- Extract:
The agreement ends the action against Tenet Healthcare brought by families of people who said Memorial Medical Center in New Orleans was ill-prepared for a hurricane.

A New Orleans judge gave preliminary approval today to a settlement agreement that would end a class-action lawsuit against one of the nation's largest publicly owned health care companies. Under the terms of the deal, Tenet Healthcare Corporation and a subsidiary will pay $25 million to patients and visitors trapped at Memorial Medical Center after Hurricane Katrina.

The settlement would release the company from any future liability for claims by the class members. The $25 million, minus legal fees, will be divided by a court-appointed administrator according to criteria that have not yet been established. The number of class members is unknown, but there were 187 patients and about 800 visitors in the hospital when the emergency took hold. Tenet reported revenues of more than $9 billion in 2010.

In her order, Orleans Parish civil district court Judge Rosemary Ledet called the proposed settlement "fair, reasonable and adequate." The parties reached a tentative agreement in March during jury selection for a trial, but the outlines of the agreement were kept confidential until today.

The bodies of 45 patients were found at Memorial Medical Center after the August 2005 storm. Some doctors subsequently acknowledged that they had hastened the deaths of patients by injecting them with drugs. No criminal charges were ever brought, and the medical staff said they had done their best under extraordinary conditions.

Some relatives of patients who died at Memorial have opted out of the class-action suit and pursued separate claims against Tenet and other defendants. Survivors of some patients settled a separate action against LifeCare, a long-term acute care hospital that leased space at Memorial; one, whose mother died several days after he personally rescued her from Memorial, disclosed in a deposition receiving a payment of more than $200,000.

The lawsuit against the hospital and its parent company, Tenet Healthcare Corporation, alleged that they failed to prepare for and respond sufficiently to a foreseeable disaster. Patients and others who took shelter at Memorial were harmed, the plaintiffs claimed, because emergency plans for evacuation and backup power were inadequate.

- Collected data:

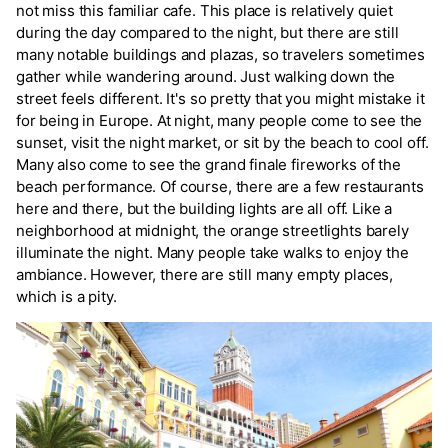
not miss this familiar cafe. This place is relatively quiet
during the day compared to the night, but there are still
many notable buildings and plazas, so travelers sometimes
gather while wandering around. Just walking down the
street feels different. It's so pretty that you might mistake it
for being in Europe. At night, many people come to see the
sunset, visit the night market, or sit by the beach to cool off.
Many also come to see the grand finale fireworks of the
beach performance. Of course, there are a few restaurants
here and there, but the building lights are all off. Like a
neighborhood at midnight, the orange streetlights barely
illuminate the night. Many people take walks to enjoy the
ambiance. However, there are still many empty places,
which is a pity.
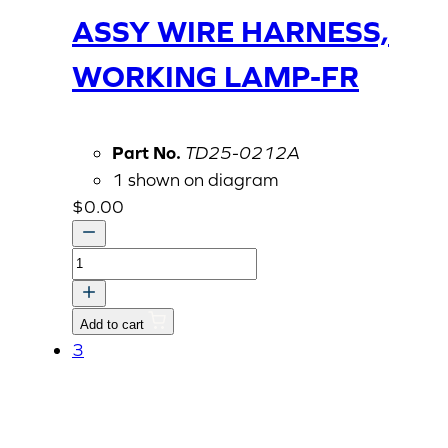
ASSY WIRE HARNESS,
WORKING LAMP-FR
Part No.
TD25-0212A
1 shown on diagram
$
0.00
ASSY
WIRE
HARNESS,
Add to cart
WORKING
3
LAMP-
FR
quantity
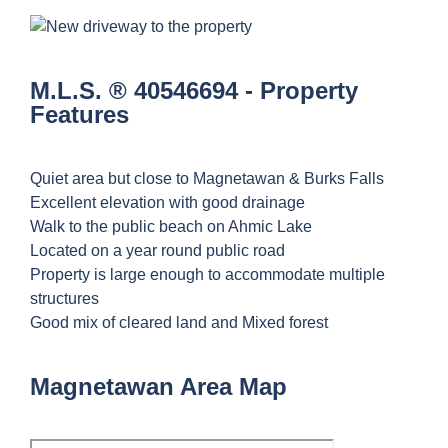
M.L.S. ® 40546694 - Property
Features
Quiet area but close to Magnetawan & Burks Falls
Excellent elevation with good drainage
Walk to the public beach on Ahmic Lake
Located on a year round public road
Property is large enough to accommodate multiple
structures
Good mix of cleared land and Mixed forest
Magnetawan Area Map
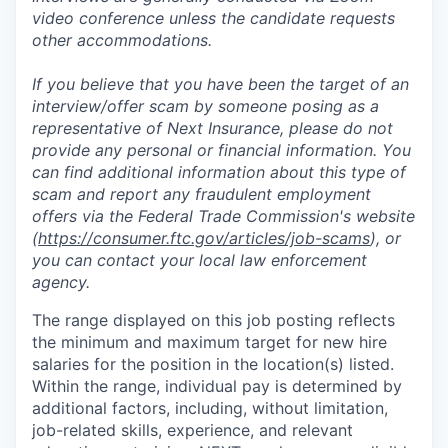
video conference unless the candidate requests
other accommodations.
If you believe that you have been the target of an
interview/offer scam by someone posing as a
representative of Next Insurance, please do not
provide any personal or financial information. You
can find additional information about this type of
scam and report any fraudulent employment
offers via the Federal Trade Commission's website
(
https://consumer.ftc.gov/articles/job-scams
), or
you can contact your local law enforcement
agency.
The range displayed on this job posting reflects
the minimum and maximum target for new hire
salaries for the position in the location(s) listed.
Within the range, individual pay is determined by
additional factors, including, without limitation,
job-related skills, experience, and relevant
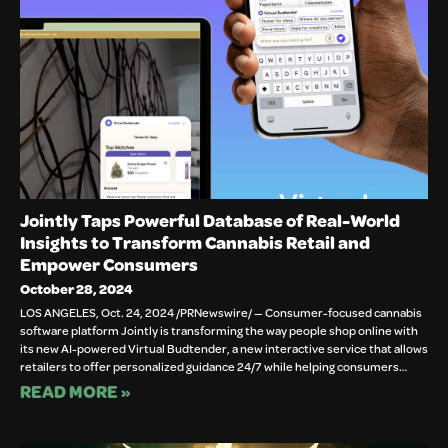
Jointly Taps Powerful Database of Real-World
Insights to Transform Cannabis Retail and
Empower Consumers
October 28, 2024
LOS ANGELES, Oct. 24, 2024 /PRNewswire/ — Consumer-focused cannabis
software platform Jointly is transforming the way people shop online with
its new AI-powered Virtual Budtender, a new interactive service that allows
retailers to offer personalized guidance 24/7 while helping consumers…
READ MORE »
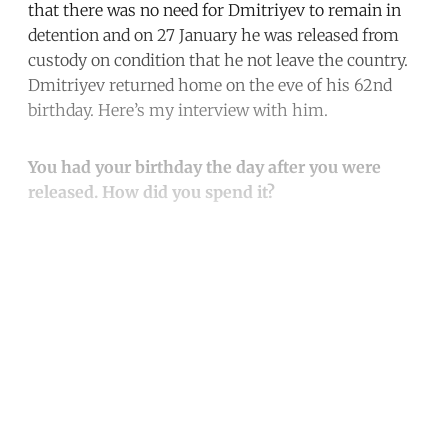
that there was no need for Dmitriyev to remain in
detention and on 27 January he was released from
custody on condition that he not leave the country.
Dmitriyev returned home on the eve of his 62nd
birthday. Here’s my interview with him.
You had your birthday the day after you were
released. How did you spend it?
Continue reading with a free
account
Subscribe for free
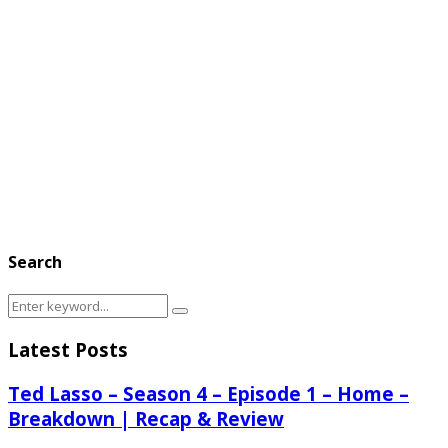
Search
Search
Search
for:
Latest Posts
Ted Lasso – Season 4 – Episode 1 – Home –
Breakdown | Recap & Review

* * *

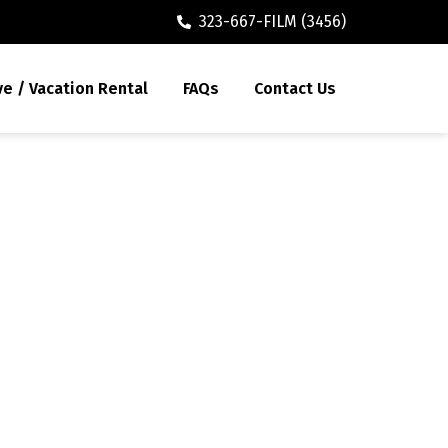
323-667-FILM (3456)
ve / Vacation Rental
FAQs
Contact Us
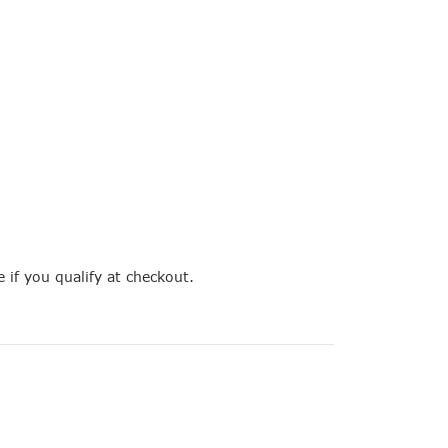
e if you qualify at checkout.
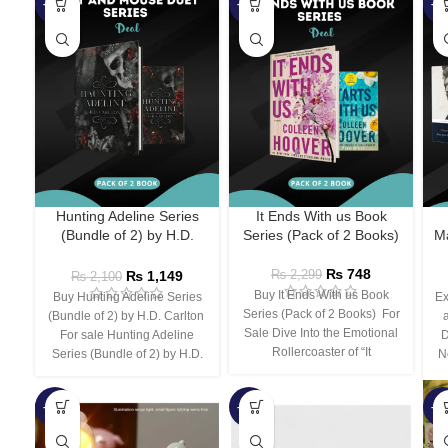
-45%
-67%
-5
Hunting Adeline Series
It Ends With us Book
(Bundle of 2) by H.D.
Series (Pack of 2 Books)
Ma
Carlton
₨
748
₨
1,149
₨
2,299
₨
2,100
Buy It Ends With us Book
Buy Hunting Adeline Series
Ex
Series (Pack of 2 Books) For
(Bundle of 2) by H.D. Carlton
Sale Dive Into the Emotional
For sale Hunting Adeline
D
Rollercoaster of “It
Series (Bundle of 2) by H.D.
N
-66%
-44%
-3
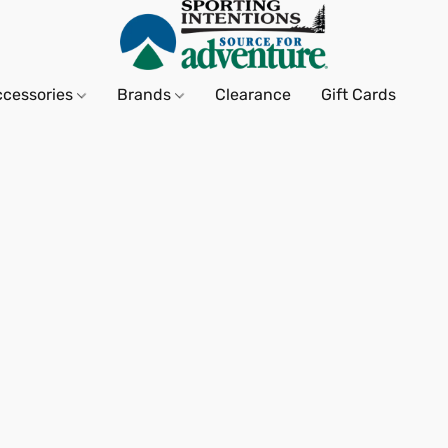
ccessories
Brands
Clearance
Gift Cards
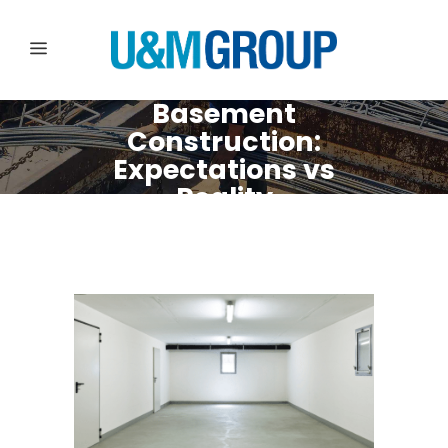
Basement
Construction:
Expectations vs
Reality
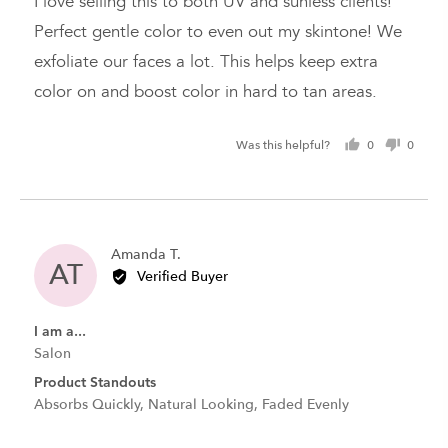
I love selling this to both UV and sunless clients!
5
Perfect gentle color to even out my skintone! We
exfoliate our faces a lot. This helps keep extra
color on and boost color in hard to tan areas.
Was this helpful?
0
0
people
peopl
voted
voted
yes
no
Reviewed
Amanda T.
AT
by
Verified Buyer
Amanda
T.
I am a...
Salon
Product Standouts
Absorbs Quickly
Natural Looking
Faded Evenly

- Prompt A: Echo the stretch of the Tenet Healthcare settlement article from "A New Orleans" through "billion in 2010.", word for word.
- Prompt B: Carry on the article about the Tenet Healthcare settlement from the point where it stops.
The records were taken from a different source than the text.

- Response A:
A New Orleans judge gave preliminary approval today to a settlement agreement that would end a class-action lawsuit against one of the nation's largest publicly owned health care companies. Under the terms of the deal, Tenet Healthcare Corporation and a subsidiary will pay $25 million to patients and visitors trapped at Memorial Medical Center after Hurricane Katrina.

The settlement would release the company from any future liability for claims by the class members. The $25 million, minus legal fees, will be divided by a court-appointed administrator according to criteria that have not yet been established. The number of class members is unknown, but there were 187 patients and about 800 visitors in the hospital when the emergency took hold. Tenet reported revenues of more than $9 billion in 2010.

- Response B:
The hospital was plunged into darkness after its backup generators failed, and helicopters hired by the corporation did not arrive until two days after the streets around Memorial flooded. Maintenance staff at the hospital had warned prior to Katrina that the hospital's electrical system was vulnerable to flooding, a known hazard in the low-lying city.

In the settlement agreement, Tenet and the hospital, which has since been sold, deny all of the allegations brought against them in the case, as they have previously. Records in the case show that Tenet and hospital officials spent days frantically soliciting assistance for the hospital from FEMA, the Coast Guard, the National Guard, state officials and private ambulance companies. Attorneys for Tenet and Memorial had lined up experts to testify that the city's failed levees, a chaotic government response and the hurricane itself are what created the deadly environment.

A commentary on the case published this week in the Journal of the American Medical Association said that health care entities may increasingly face legal action for deficiencies in emergency preparedness. It called for clearer legal standards for hospitals "so health care entities are not compelled to prepare endlessly for every contingency."

Potential members of the class have until Sept. 27 to lodge complaints or objections to the settlement. Those will be considered at a final courthouse hearing in New Orleans in October.